Directive
Write the data out again exactly, dropping any images it holds.

Records to process
◇ ◇ ◇ ◇ ◇

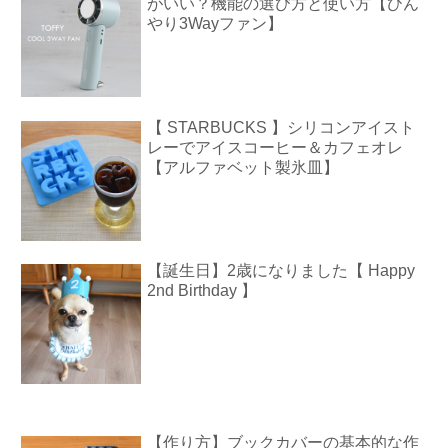
がいい？機能の選び方と使い方【ひん
やり3Wayファン】
【 STARBUCKS 】シリコンアイスト
レーでアイスコーヒー＆カフェオレ
【アルファベット製氷皿】
【誕生日】2歳になりました【 Happy
2nd Birthday 】
【作り方】ブックカバーの基本的な作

◇ ◇ ◇ ◇ ◇

Worked solution
がいい？機能の選び方と使い方【ひん
やり3Wayファン】
【 STARBUCKS 】シリコンアイスト
レーでアイスコーヒー＆カフェオレ
【アルファベット製氷皿】
【誕生日】2歳になりました【 Happy
2nd Birthday 】
【作り方】ブックカバーの基本的な作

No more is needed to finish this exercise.